JUST for the RECORD, from asiasentinel.com, BELATEDLY, But DESi believes it's better -- or badder? -- late than never:(
~~ YL, Desi, awol on fiction writHing, so NO COMMENTARY
Goldman’s Role in the 1MDB Controversy
Why did the US investment bank harvest such astonishing fees?
Goldman Sachs must be foremost among foreigners praying that the 1MDB scandal doesn’t topple the Najib government.
The full scale
inquiry by agencies ranging from Bank Negara to the Anti-Corruption
Commission would surely unearth so much that was rotten in the state of
Malaysia and might well give the guarantor of its huge debts (the people
of Malaysia) the opportunity to renege on the grounds of claims made at the time of the debt issuance.
Even if this
were not to be the case, there is every reason why Goldman should be
made to throw up the huge profit it made on raising money for what it
must have been able to smell was a dubious deal. But Goldman avarice
ensures that any sense of smell is extinguished as soon as its eyes see
the potential for huge rewards by being party to a deal which yields the
sort of commission only available on dodgy transactions.
As has been
pointed out elsewhere, Goldman collected a commission of 7.69% in
raising US$6.5 billion for 1MDB, a supposedly quasi- sovereign borrower.
Why would such a company be willing to pay so much over the odds, in
the process netting Goldman fees which are believed to have totalled
US$500 million?
Now the
Malaysian government is on the hook for probably about US$4 billion of
guarantees. A new administration might well decide to contest this
liability given the circumstances of its issuance and Goldman’s role.
Goldman asked no
questions because it must have known that something irregular was up.
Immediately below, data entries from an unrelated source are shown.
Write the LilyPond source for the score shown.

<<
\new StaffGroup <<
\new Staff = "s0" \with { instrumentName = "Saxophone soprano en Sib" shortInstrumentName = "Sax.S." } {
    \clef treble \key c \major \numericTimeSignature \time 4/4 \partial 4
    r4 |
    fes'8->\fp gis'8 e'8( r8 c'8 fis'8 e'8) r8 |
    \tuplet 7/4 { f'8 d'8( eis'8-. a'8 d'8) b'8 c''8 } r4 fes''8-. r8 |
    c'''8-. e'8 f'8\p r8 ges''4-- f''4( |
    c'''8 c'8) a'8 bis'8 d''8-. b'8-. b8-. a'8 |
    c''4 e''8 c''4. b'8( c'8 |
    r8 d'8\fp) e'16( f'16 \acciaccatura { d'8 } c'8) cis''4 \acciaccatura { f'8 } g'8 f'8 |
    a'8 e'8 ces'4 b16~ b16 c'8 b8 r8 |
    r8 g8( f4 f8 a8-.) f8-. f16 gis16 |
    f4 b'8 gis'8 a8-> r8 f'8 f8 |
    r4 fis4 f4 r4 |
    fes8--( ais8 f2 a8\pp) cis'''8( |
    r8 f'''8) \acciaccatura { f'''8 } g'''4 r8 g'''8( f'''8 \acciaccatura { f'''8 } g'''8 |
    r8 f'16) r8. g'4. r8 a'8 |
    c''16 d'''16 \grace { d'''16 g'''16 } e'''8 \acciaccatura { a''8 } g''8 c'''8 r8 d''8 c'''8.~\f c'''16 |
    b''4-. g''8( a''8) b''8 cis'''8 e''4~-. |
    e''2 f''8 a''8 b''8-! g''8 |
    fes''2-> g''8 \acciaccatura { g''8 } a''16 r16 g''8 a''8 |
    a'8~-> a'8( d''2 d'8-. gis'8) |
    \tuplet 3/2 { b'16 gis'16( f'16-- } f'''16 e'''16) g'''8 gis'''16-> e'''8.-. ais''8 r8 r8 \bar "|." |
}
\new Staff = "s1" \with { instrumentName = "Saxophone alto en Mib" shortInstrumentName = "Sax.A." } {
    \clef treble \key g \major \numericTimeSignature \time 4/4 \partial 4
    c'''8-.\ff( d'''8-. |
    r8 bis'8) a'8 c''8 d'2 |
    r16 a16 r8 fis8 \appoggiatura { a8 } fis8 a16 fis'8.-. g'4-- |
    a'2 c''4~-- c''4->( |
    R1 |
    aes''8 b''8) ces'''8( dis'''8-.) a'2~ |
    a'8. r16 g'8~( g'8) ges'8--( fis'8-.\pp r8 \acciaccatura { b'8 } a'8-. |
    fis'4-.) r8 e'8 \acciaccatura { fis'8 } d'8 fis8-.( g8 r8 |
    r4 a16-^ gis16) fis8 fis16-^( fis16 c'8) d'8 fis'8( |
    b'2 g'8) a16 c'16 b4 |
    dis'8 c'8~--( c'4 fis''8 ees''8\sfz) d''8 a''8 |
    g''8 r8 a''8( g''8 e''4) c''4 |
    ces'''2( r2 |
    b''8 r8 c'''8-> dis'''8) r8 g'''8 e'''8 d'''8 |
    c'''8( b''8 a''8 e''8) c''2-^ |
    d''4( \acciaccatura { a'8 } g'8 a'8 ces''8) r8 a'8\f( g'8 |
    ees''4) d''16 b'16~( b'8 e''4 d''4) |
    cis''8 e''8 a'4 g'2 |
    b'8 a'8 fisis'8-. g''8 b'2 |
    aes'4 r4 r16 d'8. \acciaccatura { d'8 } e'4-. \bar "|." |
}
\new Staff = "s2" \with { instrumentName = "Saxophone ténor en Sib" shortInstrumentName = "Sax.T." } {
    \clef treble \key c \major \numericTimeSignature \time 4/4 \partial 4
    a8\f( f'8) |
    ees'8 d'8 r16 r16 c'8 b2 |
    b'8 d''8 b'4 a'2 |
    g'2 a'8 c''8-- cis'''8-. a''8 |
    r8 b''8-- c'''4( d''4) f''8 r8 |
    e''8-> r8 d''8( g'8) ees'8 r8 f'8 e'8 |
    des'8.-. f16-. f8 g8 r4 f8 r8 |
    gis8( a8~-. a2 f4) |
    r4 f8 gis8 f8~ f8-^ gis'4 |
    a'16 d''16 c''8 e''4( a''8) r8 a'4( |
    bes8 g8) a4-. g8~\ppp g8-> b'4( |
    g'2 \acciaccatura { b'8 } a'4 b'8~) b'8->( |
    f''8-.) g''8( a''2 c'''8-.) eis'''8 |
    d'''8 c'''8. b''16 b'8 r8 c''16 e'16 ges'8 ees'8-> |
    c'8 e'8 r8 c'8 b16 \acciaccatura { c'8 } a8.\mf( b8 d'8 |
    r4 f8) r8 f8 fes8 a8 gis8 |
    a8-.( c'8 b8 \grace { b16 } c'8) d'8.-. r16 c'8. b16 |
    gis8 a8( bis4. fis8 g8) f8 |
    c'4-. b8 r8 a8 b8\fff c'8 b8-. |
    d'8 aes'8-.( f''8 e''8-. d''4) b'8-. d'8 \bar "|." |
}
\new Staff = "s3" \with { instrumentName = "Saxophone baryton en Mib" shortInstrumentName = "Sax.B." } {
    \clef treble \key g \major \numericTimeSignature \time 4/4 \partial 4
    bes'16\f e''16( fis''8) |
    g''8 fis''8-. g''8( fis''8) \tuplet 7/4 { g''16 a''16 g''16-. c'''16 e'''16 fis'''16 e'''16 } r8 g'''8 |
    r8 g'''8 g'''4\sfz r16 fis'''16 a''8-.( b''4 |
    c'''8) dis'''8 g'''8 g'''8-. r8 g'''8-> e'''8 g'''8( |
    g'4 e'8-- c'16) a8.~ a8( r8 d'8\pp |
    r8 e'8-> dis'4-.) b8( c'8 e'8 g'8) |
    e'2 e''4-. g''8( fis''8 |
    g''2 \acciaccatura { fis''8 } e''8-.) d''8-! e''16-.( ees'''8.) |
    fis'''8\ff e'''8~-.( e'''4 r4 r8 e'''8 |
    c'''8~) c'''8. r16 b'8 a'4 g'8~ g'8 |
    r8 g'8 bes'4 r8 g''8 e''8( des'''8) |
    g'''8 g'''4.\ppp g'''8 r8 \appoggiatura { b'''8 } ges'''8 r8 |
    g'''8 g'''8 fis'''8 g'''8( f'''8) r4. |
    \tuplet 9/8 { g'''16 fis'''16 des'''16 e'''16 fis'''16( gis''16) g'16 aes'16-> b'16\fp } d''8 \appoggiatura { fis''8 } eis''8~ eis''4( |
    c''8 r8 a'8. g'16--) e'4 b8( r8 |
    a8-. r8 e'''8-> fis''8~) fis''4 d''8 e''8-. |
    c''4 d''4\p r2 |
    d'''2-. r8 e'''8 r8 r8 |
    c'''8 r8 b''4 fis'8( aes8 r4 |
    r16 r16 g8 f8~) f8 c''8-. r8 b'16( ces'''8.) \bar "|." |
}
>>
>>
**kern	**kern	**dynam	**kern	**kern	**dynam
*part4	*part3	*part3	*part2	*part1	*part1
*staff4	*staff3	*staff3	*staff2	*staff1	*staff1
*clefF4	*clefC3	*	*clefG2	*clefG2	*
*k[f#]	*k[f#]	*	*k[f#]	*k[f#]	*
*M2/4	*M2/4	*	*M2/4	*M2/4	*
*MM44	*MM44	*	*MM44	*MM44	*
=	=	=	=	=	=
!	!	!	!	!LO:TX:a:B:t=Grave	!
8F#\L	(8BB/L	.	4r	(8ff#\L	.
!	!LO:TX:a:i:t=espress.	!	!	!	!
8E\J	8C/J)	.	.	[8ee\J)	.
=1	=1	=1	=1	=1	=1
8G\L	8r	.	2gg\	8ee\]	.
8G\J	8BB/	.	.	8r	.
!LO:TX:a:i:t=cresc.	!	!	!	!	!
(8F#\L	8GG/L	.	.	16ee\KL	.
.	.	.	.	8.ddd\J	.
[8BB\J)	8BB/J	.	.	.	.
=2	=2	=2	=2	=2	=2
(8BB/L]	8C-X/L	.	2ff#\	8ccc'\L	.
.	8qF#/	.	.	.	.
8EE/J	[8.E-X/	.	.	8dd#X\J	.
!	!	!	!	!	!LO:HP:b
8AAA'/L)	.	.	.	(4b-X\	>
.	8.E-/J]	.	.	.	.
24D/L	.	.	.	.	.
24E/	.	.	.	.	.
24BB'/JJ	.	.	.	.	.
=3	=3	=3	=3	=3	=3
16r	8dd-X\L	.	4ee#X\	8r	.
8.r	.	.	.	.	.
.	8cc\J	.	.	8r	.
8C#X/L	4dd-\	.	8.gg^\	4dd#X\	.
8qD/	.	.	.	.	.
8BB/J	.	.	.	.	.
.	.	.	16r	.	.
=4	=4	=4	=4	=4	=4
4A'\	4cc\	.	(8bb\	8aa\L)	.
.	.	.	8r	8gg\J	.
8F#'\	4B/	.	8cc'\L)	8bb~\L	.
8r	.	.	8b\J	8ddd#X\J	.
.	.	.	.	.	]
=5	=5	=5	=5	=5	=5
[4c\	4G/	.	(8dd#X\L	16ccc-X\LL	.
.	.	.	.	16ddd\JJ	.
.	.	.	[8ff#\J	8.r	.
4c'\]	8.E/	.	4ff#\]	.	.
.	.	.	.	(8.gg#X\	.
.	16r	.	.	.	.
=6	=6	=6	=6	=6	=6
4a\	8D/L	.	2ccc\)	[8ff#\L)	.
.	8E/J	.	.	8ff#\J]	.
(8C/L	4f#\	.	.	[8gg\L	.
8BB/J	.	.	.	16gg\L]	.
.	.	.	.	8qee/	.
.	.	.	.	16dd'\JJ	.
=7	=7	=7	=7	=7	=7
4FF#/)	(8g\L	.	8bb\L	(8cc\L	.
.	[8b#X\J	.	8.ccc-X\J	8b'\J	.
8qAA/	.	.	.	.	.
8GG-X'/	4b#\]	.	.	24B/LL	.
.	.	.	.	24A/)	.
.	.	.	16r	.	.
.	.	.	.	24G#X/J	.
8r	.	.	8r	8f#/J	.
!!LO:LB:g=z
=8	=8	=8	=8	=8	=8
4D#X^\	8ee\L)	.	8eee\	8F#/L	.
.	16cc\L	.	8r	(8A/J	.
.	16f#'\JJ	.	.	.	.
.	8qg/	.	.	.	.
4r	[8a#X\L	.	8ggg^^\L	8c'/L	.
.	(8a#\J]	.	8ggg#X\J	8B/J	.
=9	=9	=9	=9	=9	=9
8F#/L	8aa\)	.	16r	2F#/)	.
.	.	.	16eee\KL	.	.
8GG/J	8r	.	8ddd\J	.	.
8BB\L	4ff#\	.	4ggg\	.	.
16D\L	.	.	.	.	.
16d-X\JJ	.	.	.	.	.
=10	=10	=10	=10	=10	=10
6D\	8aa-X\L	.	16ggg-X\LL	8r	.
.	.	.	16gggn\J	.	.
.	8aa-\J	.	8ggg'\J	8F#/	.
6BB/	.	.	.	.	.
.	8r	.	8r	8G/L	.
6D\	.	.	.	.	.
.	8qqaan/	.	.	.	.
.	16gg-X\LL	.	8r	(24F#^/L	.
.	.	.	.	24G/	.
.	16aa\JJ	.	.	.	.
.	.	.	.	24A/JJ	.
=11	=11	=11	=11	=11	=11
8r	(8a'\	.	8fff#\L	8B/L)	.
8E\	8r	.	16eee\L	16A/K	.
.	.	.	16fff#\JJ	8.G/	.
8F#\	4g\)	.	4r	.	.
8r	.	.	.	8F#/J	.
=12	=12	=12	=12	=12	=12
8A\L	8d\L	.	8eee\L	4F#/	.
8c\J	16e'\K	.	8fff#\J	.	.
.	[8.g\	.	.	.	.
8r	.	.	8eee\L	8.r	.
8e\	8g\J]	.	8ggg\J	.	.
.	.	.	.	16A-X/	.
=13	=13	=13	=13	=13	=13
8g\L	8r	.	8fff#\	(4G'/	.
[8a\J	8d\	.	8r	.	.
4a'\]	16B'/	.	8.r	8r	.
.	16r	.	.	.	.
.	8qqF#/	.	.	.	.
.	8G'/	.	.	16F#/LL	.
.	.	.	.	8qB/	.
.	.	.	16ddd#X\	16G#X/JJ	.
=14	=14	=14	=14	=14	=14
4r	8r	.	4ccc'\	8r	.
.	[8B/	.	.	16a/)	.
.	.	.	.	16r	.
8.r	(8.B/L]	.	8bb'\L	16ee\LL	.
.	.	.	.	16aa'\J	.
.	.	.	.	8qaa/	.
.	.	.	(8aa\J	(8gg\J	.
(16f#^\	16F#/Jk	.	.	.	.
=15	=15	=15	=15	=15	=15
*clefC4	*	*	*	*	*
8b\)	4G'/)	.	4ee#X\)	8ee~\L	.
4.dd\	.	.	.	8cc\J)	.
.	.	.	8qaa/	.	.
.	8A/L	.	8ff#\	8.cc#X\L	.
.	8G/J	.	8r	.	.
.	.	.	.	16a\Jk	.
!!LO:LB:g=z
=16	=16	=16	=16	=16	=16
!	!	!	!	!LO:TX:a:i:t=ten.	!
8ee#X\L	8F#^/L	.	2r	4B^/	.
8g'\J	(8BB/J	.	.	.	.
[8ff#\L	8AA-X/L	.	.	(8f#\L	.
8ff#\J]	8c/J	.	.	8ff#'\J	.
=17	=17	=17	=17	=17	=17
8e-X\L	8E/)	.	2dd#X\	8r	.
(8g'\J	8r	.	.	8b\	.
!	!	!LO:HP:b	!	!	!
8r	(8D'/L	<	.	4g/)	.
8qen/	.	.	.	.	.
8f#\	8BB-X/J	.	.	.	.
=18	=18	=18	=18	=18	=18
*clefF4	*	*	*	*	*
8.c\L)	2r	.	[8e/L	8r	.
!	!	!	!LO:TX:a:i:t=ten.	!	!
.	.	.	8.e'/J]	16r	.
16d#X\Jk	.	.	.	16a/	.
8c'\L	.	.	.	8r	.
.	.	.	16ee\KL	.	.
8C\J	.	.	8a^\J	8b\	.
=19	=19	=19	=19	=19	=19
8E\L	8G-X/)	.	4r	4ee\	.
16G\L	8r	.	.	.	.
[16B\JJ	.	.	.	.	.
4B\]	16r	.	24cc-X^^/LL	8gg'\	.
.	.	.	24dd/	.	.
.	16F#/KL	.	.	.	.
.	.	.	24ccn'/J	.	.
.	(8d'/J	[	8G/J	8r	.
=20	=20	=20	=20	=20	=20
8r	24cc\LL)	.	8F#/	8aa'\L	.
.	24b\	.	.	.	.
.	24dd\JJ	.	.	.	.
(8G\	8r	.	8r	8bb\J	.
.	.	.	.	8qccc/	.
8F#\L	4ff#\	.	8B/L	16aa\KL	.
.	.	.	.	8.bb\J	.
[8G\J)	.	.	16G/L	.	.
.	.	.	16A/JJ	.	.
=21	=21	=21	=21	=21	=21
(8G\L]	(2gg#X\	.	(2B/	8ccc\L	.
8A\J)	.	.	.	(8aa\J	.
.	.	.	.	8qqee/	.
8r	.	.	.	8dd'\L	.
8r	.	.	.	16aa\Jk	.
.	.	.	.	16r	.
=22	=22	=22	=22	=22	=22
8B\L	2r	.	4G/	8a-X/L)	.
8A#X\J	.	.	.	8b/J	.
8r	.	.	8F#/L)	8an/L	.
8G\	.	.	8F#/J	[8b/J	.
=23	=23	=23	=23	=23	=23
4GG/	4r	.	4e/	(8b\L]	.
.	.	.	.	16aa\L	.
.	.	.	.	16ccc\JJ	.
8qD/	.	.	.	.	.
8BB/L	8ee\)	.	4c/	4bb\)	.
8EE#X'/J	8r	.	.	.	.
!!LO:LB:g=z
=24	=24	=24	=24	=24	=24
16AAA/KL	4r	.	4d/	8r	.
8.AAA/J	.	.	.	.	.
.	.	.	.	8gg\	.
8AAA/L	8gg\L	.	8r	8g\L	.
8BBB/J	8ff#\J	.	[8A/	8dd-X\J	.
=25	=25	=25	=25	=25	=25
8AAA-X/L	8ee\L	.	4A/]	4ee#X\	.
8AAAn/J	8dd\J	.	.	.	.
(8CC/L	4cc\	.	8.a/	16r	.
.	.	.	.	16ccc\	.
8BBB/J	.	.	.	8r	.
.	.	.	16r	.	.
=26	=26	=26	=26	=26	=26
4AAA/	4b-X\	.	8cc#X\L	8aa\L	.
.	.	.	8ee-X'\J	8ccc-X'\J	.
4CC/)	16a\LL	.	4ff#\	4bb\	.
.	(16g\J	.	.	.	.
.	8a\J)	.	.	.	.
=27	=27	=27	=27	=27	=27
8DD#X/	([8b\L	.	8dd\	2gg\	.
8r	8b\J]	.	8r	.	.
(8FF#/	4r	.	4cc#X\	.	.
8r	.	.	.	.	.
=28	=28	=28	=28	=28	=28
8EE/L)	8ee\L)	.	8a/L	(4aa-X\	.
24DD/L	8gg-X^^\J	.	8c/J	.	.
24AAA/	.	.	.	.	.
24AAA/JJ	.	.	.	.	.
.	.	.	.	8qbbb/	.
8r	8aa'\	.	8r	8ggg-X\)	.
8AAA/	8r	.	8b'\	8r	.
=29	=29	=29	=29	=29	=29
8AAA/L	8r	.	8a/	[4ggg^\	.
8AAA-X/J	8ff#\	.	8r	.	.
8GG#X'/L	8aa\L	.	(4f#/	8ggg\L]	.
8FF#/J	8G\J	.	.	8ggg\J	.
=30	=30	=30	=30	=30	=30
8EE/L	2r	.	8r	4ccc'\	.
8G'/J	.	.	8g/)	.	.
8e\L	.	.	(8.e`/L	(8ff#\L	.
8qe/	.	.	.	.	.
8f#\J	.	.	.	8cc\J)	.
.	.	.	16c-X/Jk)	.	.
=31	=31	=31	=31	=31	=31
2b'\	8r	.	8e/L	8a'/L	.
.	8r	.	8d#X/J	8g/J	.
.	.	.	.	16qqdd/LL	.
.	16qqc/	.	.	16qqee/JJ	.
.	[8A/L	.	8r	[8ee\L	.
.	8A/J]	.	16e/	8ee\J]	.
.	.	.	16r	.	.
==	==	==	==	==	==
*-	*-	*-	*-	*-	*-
But in the amoral world of top level investment banking, who cares about
truth or conduct when millions can be collected, no questions asked? Of
course to ordinary companies and people whose loan requests are subject
to intense bank scrutiny, Wall Street’s finest feel no need so long as
they can collect mega fees and pass the parcel whether to global bond
buyers or the Malaysian public.
The latter are
now expected to stand behind this worst of all examples of the nexus
between UMNO, banks and corruption – exceeding even the Bank
Bumiputra-Carrian affair of the 1980s, in which Bank Bumi
lost US$1 billion in what was then the world’s biggest scandal, and
vastly larger than the string of similar scandals – Perwaja Steel, MAS
etc etc. A full investigation of 1MDB could well show a large case for
Goldman to answer as to why the guarantee may be null and void.
But what is
perhaps most remarkable is that despite a string of dubious
deals—including a role in the Greek crisis by earlier helping Greece
raise money on the basis of manipulated debt data – Goldman is still
regarded as a respectable institution. That is a commentary on the
current state of western financial so-called capitalism.